An investigation of cyanopyrazole ligands and cyanopyrazole scorpionate ligands in the creation of novel transition metal complexes

Abstract

Pyrazole ligands are popular ligands in inorganic and bioinorganic chemistry due to isoelectronic structural isomers of imidazole. Pyrazole ligands can combine with metals to make mononuclear structures, polynuclear structures, all the way up to polynuclear polymers. Pyrazoles are often combined with boron to create larger tridentate ligands called scorpionates. Their uses are numerous. Another reason pyrazole ligands are popular is their ability to be modified. Substitutions at the 3, 4 and 5 positions of the pyrazole ring allow for numerous combinations of both steric and electronic effects that can affect the final structures that form when forming organometallic complexes. This effect is amplified in the scorpionate ligand, sometimes allowing only a small number of metals to bind to the ligand structure.

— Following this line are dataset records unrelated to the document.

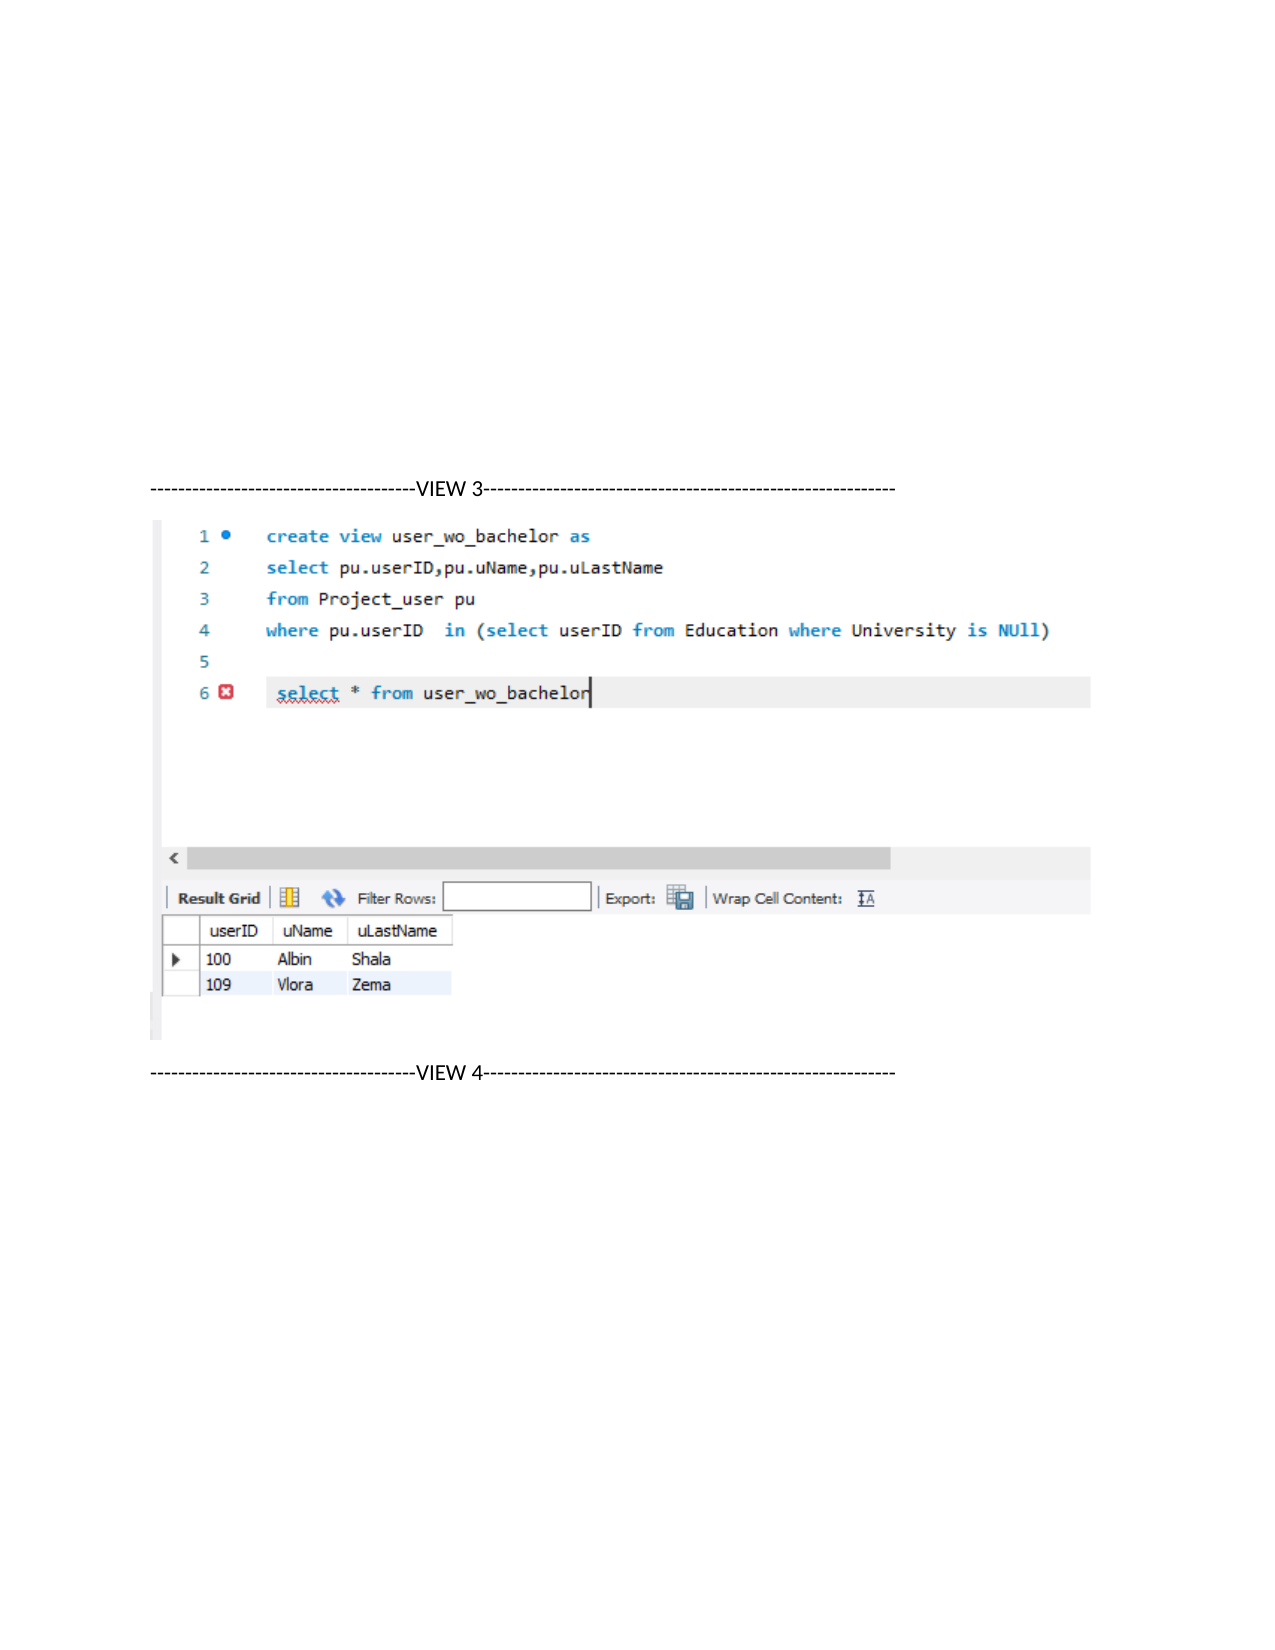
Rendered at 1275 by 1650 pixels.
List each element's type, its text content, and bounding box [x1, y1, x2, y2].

text --------------------------------------VIEW 4----------------------------------------------------------- [150, 1058, 1125, 1086]
picture [150, 520, 1091, 1040]
text --------------------------------------VIEW 3----------------------------------------------------------- [150, 474, 1125, 502]
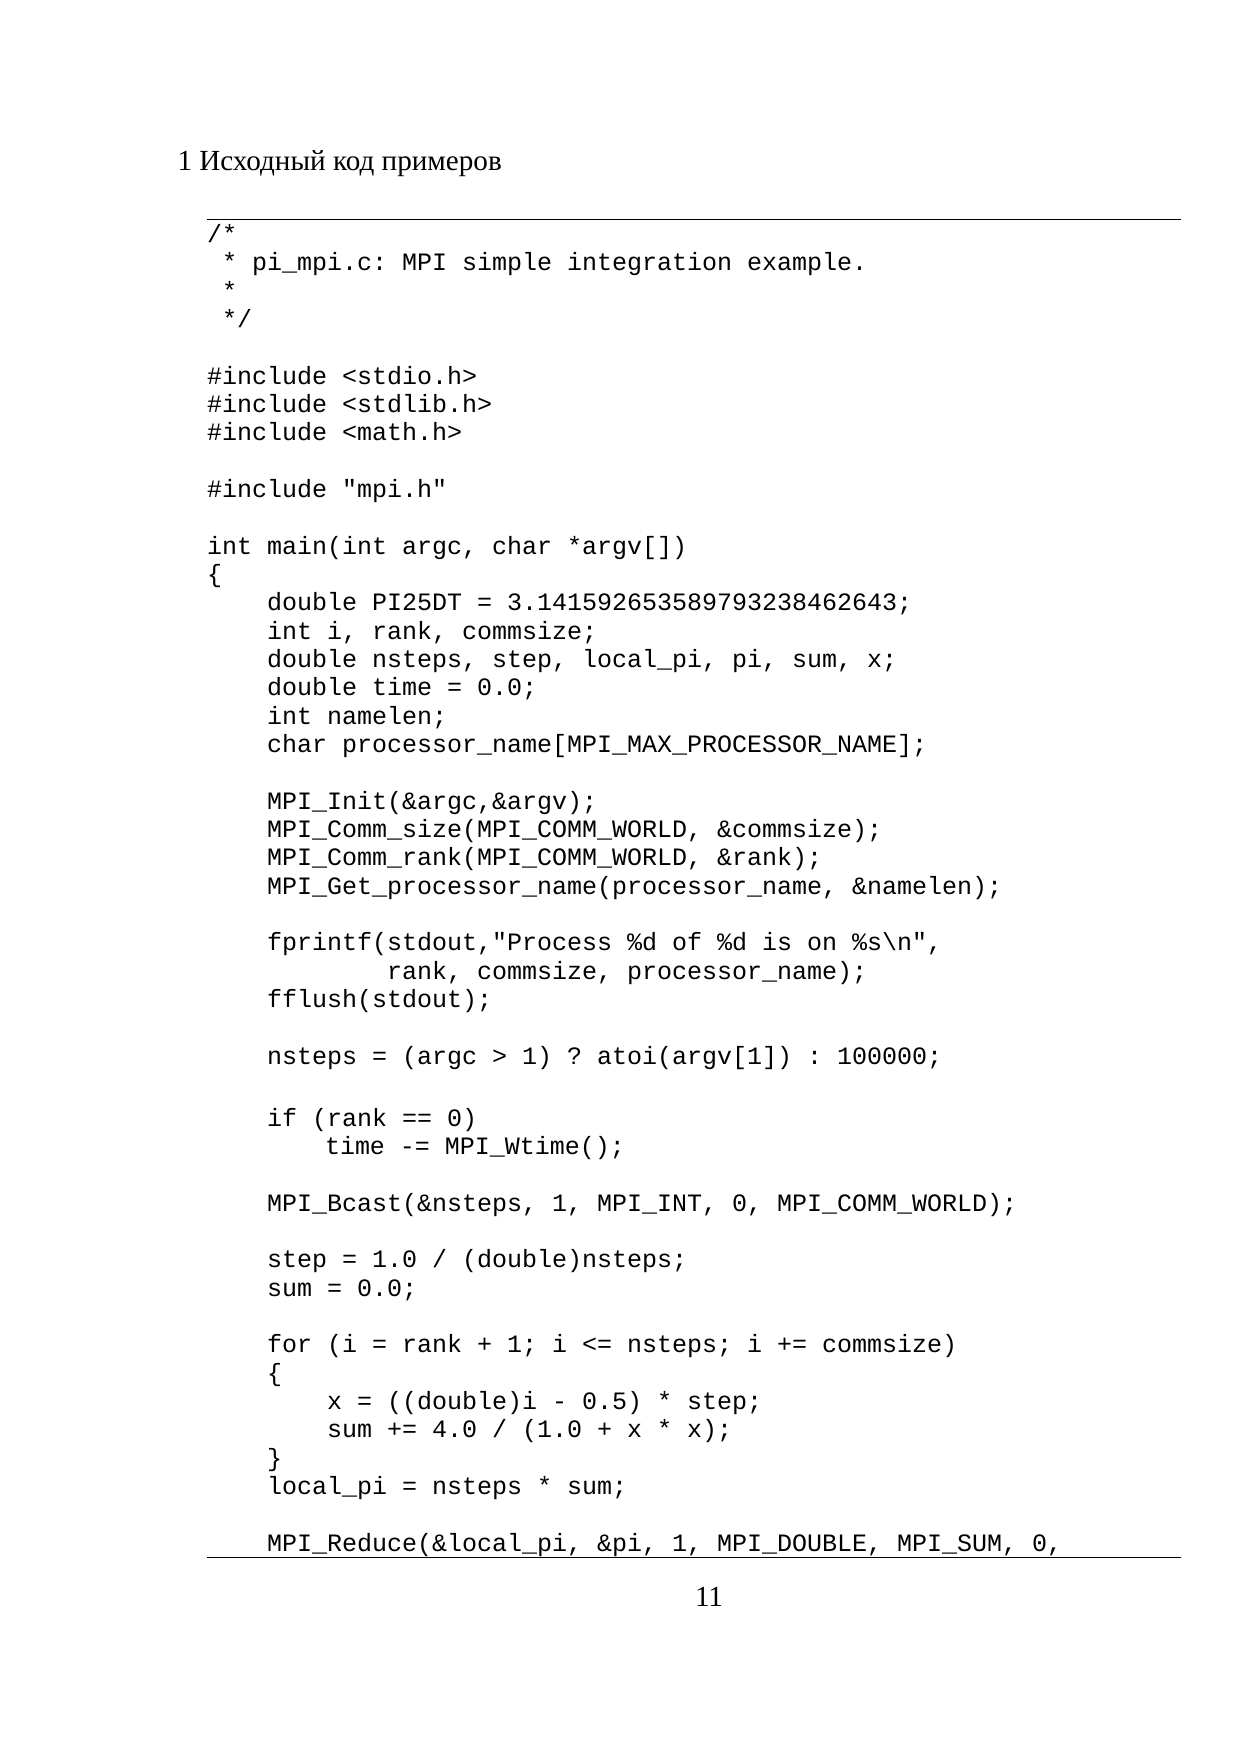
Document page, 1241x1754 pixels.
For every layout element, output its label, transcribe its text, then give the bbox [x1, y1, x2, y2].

text local_pi = nsteps * sum; [207, 1470, 1181, 1502]
text } [207, 1442, 1181, 1470]
text x = ((double)i - 0.5) * step; [207, 1385, 1181, 1414]
text if (rank == 0) [207, 1102, 1181, 1130]
text { [207, 558, 1181, 587]
text rank, commsize, processor_name); [207, 955, 1181, 983]
text #include "mpi.h" [207, 473, 1181, 505]
text for (i = rank + 1; i <= nsteps; i += commsize) [207, 1329, 1181, 1357]
text 1 Исходный код примеров [177, 143, 1181, 177]
text fflush(stdout); [207, 983, 1181, 1015]
text time -= MPI_Wtime(); [207, 1130, 1181, 1162]
text double time = 0.0; [207, 672, 1181, 700]
text double PI25DT = 3.141592653589793238462643; [207, 587, 1181, 615]
text MPI_Comm_size(MPI_COMM_WORLD, &commsize); [207, 813, 1181, 842]
text MPI_Comm_rank(MPI_COMM_WORLD, &rank); [207, 842, 1181, 870]
text sum += 4.0 / (1.0 + x * x); [207, 1414, 1181, 1442]
text sum = 0.0; [207, 1272, 1181, 1303]
text * pi_mpi.c: MPI simple integration example. [207, 247, 1181, 275]
text int namelen; [207, 700, 1181, 728]
text nsteps = (argc > 1) ? atoi(argv[1]) : 100000; [207, 1040, 1181, 1072]
text MPI_Reduce(&local_pi, &pi, 1, MPI_DOUBLE, MPI_SUM, 0, [207, 1527, 1181, 1557]
text */ [207, 303, 1181, 335]
text #include <stdlib.h> [207, 388, 1181, 417]
text #include <stdio.h> [207, 360, 1181, 388]
text int main(int argc, char *argv[]) [207, 530, 1181, 558]
text MPI_Get_processor_name(processor_name, &namelen); [207, 870, 1181, 902]
text { [207, 1357, 1181, 1385]
text /* [207, 220, 1181, 247]
text step = 1.0 / (double)nsteps; [207, 1244, 1181, 1272]
text int i, rank, commsize; [207, 615, 1181, 643]
text * [207, 275, 1181, 303]
text #include <math.h> [207, 417, 1181, 448]
text double nsteps, step, local_pi, pi, sum, x; [207, 643, 1181, 672]
text char processor_name[MPI_MAX_PROCESSOR_NAME]; [207, 728, 1181, 760]
text MPI_Bcast(&nsteps, 1, MPI_INT, 0, MPI_COMM_WORLD); [207, 1187, 1181, 1218]
text fprintf(stdout,"Process %d of %d is on %s\n", [207, 927, 1181, 955]
text MPI_Init(&argc,&argv); [207, 785, 1181, 813]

Work with cyanopyrazoles, pyrazoles with a nitrile group at the 4-position, can result in both similar and novel structures compared to their non-cyano analogs due to the electron withdrawing effect of the cyano group and the ability of the cyano group to form an isocyanate dative bond with certain metals. These cyanopyrazoles are the main components in cyanoscorpionate ligands. The three main kinds of scorpionates are the bidentate dihydrobispyrazolylborate (Bp) ligands, tridentate hydrotrispyrazolylborate (Tp) ligands and tetradentate tetrapyrazolylborate (pzTp). These scorpionate ligands can be used to make inorganic complexes such as polymers or structures to measure the property changes of a metal by altering sidechains and secondary ligands. Scorpionates can also be used in bioinorganic complexes to try to emulate the properties of metallo enzymes found throughout biology.